- _What you should do_: Your task is to return all of the records exactly, minus any images.

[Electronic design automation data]
▼

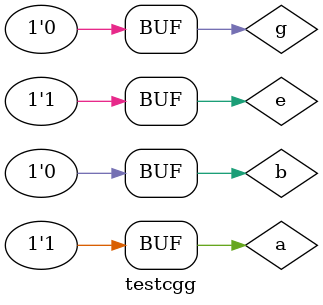
<source format=v>
`timescale 1ns/1ns
module testcgg();
  reg a=0,b=0,e=0,g=0;
  wire w;
  CGG test1(a,b,e,g,w);
  initial begin 
  a=1;
  #(50) a=0;b=1;e=1;
  #(50) a=1;g=1;
  #(50) a=0;b=0;e=0;g=0;
  #(50) b=1;e=1;g=1;
  #(50) b=0;a=1;g=0;
  end
endmodule

  
  

</source>
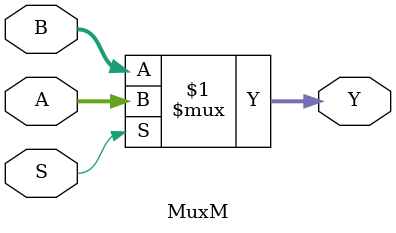
<source format=v>
`timescale 1ns / 1ps
module MuxM(A, B, S, Y
    );
parameter M = 4;
input [M:0] A, B;
input S;
output [M:0] Y;
assign Y = (S) ? A: B;
endmodule

</source>
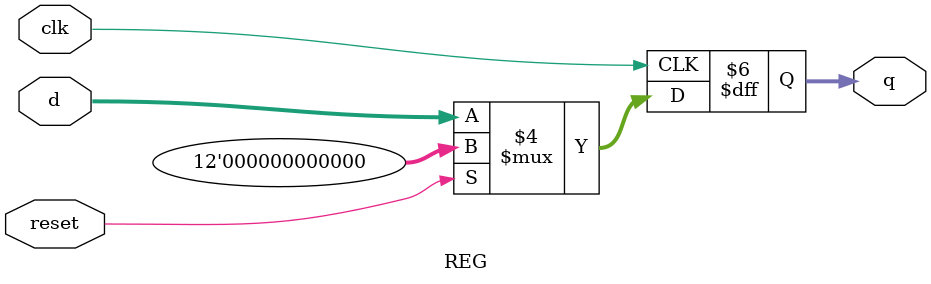
<source format=v>
`timescale 1ns / 1ps


module REG(clk, reset, d, q);
input clk, reset;
input [0:11] d;
output [0:11] q;
reg [0:11] q;

always @ (posedge clk)
begin

 if (reset == 1'b1)
 begin
 q <= 12'd0;
 end
 else
 begin
 q <= d;
 end
end
endmodule

</source>
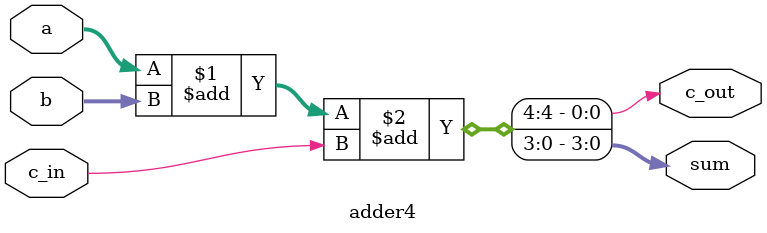
<source format=v>
`timescale 1ns / 1ps


module adder4 (
    input  [3:0] a, b,
    input c_in,
    output [3:0] sum,
    output c_out
);
    assign {c_out, sum} = a + b + c_in;
endmodule


</source>
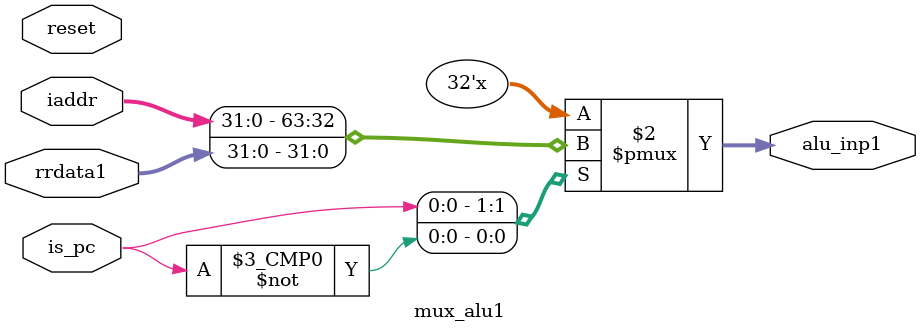
<source format=v>
module mux_alu1( input reset,
                input [31:0] rrdata1,
                input [31:0] iaddr,
                input is_pc,
                output [31:0] alu_inp1
               );
    reg [31:0] alu_inp1;

    
    //Mux_alu1-deciding between pc_val or read1-regfile
    //I/p to ALU are two mux outputs- one after Read1-regfile o/p and other after Read2-regfile o/p  
    //Note- mux_alu1_in1 - from regfile read1 "rs1"
    //      mux_alu1_in2 - from PC         
    //always @(rrdata1 or iaddr or is_pc ) begin
    always @(* ) begin
        case(is_pc)
            1'b1: alu_inp1 = iaddr; 
            1'b0: alu_inp1 = rrdata1;
                //$display("rrdata1, alu_inp1, %d", rrdata1);
            
            
        endcase
    end
    
endmodule
</source>
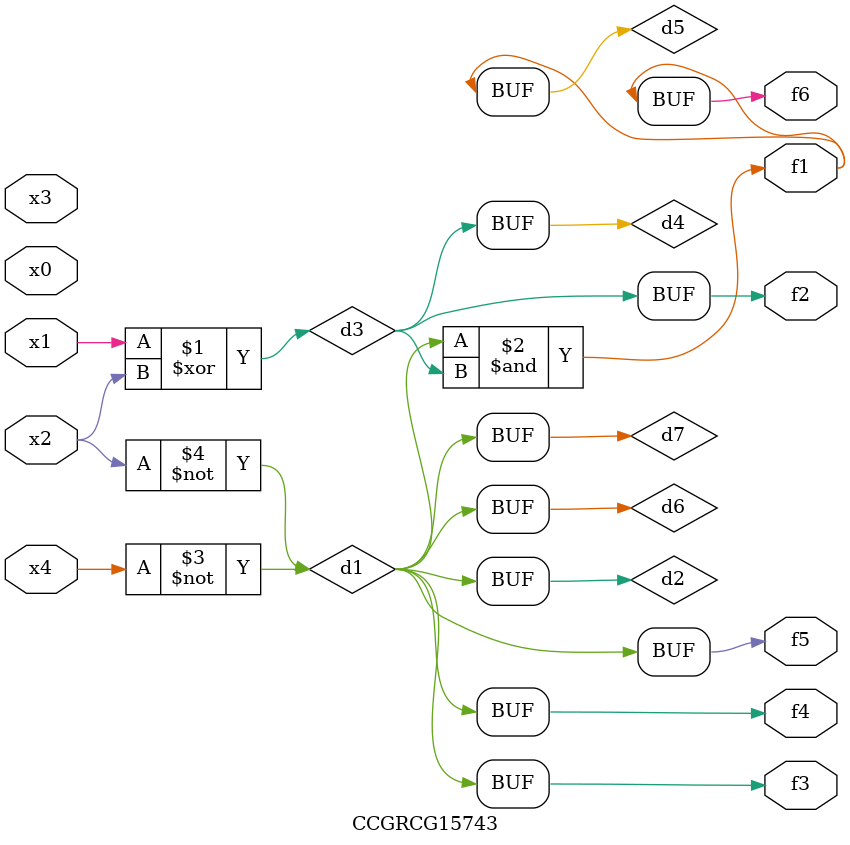
<source format=v>
module CCGRCG15743(
	input x0, x1, x2, x3, x4,
	output f1, f2, f3, f4, f5, f6
);

	wire d1, d2, d3, d4, d5, d6, d7;

	not (d1, x4);
	not (d2, x2);
	xor (d3, x1, x2);
	buf (d4, d3);
	and (d5, d1, d3);
	buf (d6, d1, d2);
	buf (d7, d2);
	assign f1 = d5;
	assign f2 = d4;
	assign f3 = d7;
	assign f4 = d7;
	assign f5 = d7;
	assign f6 = d5;
endmodule

</source>
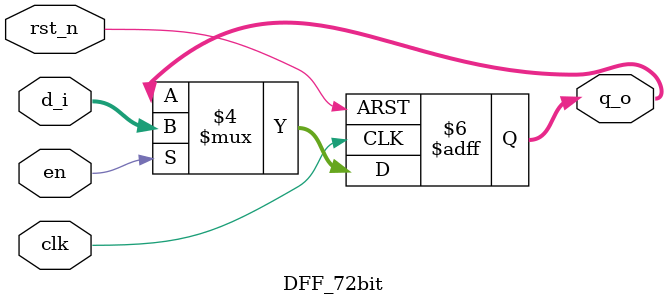
<source format=v>

module DFF_8bit
       (
           input  wire                  clk,
           input  wire                  rst_n,
           input  wire                  en,
           input  wire [7:0]            d_i,

           output reg  [7:0]            q_o
       );

always @(posedge clk or negedge rst_n)
begin
    if (!rst_n)
        q_o <= 8'b0;
    else if (en)
        q_o <= d_i;
    else
        q_o <= q_o;
end

endmodule

    module DFF_16bit
    (
        input  wire                  clk,
        input  wire                  rst_n,
        input  wire                  en,
        input  wire [15:0]           d_i,

        output reg  [15:0]           q_o
    );

always @(posedge clk or negedge rst_n)
begin
    if (!rst_n)
        q_o <= 15'b0;
    else if (en)
        q_o <= d_i;
    else
        q_o <= q_o;
end

endmodule

    module DFF_32bit
    (
        input  wire                  clk,
        input  wire                  rst_n,
        input  wire                  en,
        input  wire [31:0]           d_i,

        output reg  [31:0]           q_o
    );

always @(posedge clk or negedge rst_n)
begin
    if (!rst_n)
        q_o <= 32'b0;
    else if (en)
        q_o <= d_i;
    else
        q_o <= q_o;
end

endmodule

    module DFF_72bit
    (
        input  wire                  clk,
        input  wire                  rst_n,
        input  wire                  en,
        input  wire [71:0]           d_i,

        output reg  [71:0]           q_o
    );

always @(posedge clk or negedge rst_n)
begin
    if (!rst_n)
        q_o <= 72'b0;
    else if (en)
        q_o <= d_i;
    else
        q_o <= q_o;
end

endmodule
</source>
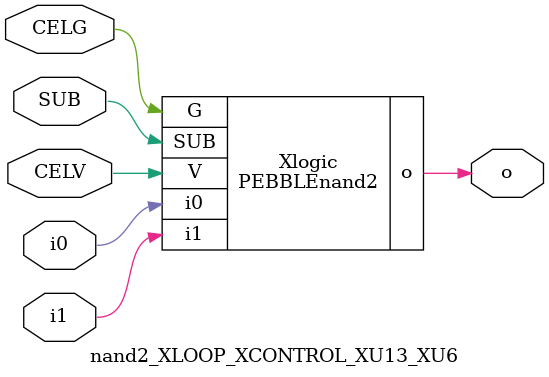
<source format=v>



module PEBBLEnand2 ( o, G, SUB, V, i0, i1 );

  input i0;
  input V;
  input i1;
  input G;
  output o;
  input SUB;
endmodule

//Celera Confidential Do Not Copy nand2_XLOOP_XCONTROL_XU13_XU6
//Celera Confidential Symbol Generator
//5V NAND2
module nand2_XLOOP_XCONTROL_XU13_XU6 (CELV,CELG,i0,i1,o,SUB);
input CELV;
input CELG;
input i0;
input i1;
input SUB;
output o;

//Celera Confidential Do Not Copy nand2
PEBBLEnand2 Xlogic(
.V (CELV),
.i0 (i0),
.i1 (i1),
.o (o),
.SUB (SUB),
.G (CELG)
);
//,diesize,PEBBLEnand2

//Celera Confidential Do Not Copy Module End
//Celera Schematic Generator
endmodule

</source>
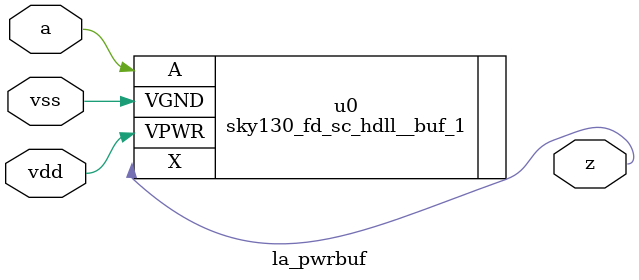
<source format=v>

(* keep_hierarchy *)
module la_pwrbuf #(
    parameter PROP = "DEFAULT"
) (
    input  vdd,
    input  vss,
    input  a,
    output z
);

  // `ifdef SIM
  //    assign z = ((vdd === 1'b1) && (vss === 1'b0)) ? a : 1'bX;
  // `else
  //    assign z = a;
  // `endif

  sky130_fd_sc_hdll__buf_1 u0 (
      .A(a),
      .X(z),
      .VGND(vss),
      .VPWR(vdd)
  );

endmodule

</source>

▲

- _Response_:
<source format=v>
`timescale 1ns/1ns
module testcgg();
  reg a=0,b=0,e=0,g=0;
  wire w;
  CGG test1(a,b,e,g,w);
  initial begin 
  a=1;
  #(50) a=0;b=1;e=1;
  #(50) a=1;g=1;
  #(50) a=0;b=0;e=0;g=0;
  #(50) b=1;e=1;g=1;
  #(50) b=0;a=1;g=0;
  end
endmodule

  
  

</source>
<source format=v>
`timescale 1ns / 1ps
module MuxM(A, B, S, Y
    );
parameter M = 4;
input [M:0] A, B;
input S;
output [M:0] Y;
assign Y = (S) ? A: B;
endmodule

</source>
<source format=v>
`timescale 1ns / 1ps


module REG(clk, reset, d, q);
input clk, reset;
input [0:11] d;
output [0:11] q;
reg [0:11] q;

always @ (posedge clk)
begin

 if (reset == 1'b1)
 begin
 q <= 12'd0;
 end
 else
 begin
 q <= d;
 end
end
endmodule

</source>
<source format=v>
`timescale 1ns / 1ps


module adder4 (
    input  [3:0] a, b,
    input c_in,
    output [3:0] sum,
    output c_out
);
    assign {c_out, sum} = a + b + c_in;
endmodule


</source>
<source format=v>
module mux_alu1( input reset,
                input [31:0] rrdata1,
                input [31:0] iaddr,
                input is_pc,
                output [31:0] alu_inp1
               );
    reg [31:0] alu_inp1;

    
    //Mux_alu1-deciding between pc_val or read1-regfile
    //I/p to ALU are two mux outputs- one after Read1-regfile o/p and other after Read2-regfile o/p  
    //Note- mux_alu1_in1 - from regfile read1 "rs1"
    //      mux_alu1_in2 - from PC         
    //always @(rrdata1 or iaddr or is_pc ) begin
    always @(* ) begin
        case(is_pc)
            1'b1: alu_inp1 = iaddr; 
            1'b0: alu_inp1 = rrdata1;
                //$display("rrdata1, alu_inp1, %d", rrdata1);
            
            
        endcase
    end
    
endmodule
</source>
<source format=v>
module CCGRCG15743(
	input x0, x1, x2, x3, x4,
	output f1, f2, f3, f4, f5, f6
);

	wire d1, d2, d3, d4, d5, d6, d7;

	not (d1, x4);
	not (d2, x2);
	xor (d3, x1, x2);
	buf (d4, d3);
	and (d5, d1, d3);
	buf (d6, d1, d2);
	buf (d7, d2);
	assign f1 = d5;
	assign f2 = d4;
	assign f3 = d7;
	assign f4 = d7;
	assign f5 = d7;
	assign f6 = d5;
endmodule

</source>
<source format=v>

module DFF_8bit
       (
           input  wire                  clk,
           input  wire                  rst_n,
           input  wire                  en,
           input  wire [7:0]            d_i,

           output reg  [7:0]            q_o
       );

always @(posedge clk or negedge rst_n)
begin
    if (!rst_n)
        q_o <= 8'b0;
    else if (en)
        q_o <= d_i;
    else
        q_o <= q_o;
end

endmodule

    module DFF_16bit
    (
        input  wire                  clk,
        input  wire                  rst_n,
        input  wire                  en,
        input  wire [15:0]           d_i,

        output reg  [15:0]           q_o
    );

always @(posedge clk or negedge rst_n)
begin
    if (!rst_n)
        q_o <= 15'b0;
    else if (en)
        q_o <= d_i;
    else
        q_o <= q_o;
end

endmodule

    module DFF_32bit
    (
        input  wire                  clk,
        input  wire                  rst_n,
        input  wire                  en,
        input  wire [31:0]           d_i,

        output reg  [31:0]           q_o
    );

always @(posedge clk or negedge rst_n)
begin
    if (!rst_n)
        q_o <= 32'b0;
    else if (en)
        q_o <= d_i;
    else
        q_o <= q_o;
end

endmodule

    module DFF_72bit
    (
        input  wire                  clk,
        input  wire                  rst_n,
        input  wire                  en,
        input  wire [71:0]           d_i,

        output reg  [71:0]           q_o
    );

always @(posedge clk or negedge rst_n)
begin
    if (!rst_n)
        q_o <= 72'b0;
    else if (en)
        q_o <= d_i;
    else
        q_o <= q_o;
end

endmodule
</source>
<source format=v>



module PEBBLEnand2 ( o, G, SUB, V, i0, i1 );

  input i0;
  input V;
  input i1;
  input G;
  output o;
  input SUB;
endmodule

//Celera Confidential Do Not Copy nand2_XLOOP_XCONTROL_XU13_XU6
//Celera Confidential Symbol Generator
//5V NAND2
module nand2_XLOOP_XCONTROL_XU13_XU6 (CELV,CELG,i0,i1,o,SUB);
input CELV;
input CELG;
input i0;
input i1;
input SUB;
output o;

//Celera Confidential Do Not Copy nand2
PEBBLEnand2 Xlogic(
.V (CELV),
.i0 (i0),
.i1 (i1),
.o (o),
.SUB (SUB),
.G (CELG)
);
//,diesize,PEBBLEnand2

//Celera Confidential Do Not Copy Module End
//Celera Schematic Generator
endmodule

</source>
<source format=v>

(* keep_hierarchy *)
module la_pwrbuf #(
    parameter PROP = "DEFAULT"
) (
    input  vdd,
    input  vss,
    input  a,
    output z
);

  // `ifdef SIM
  //    assign z = ((vdd === 1'b1) && (vss === 1'b0)) ? a : 1'bX;
  // `else
  //    assign z = a;
  // `endif

  sky130_fd_sc_hdll__buf_1 u0 (
      .A(a),
      .X(z),
      .VGND(vss),
      .VPWR(vdd)
  );

endmodule

</source>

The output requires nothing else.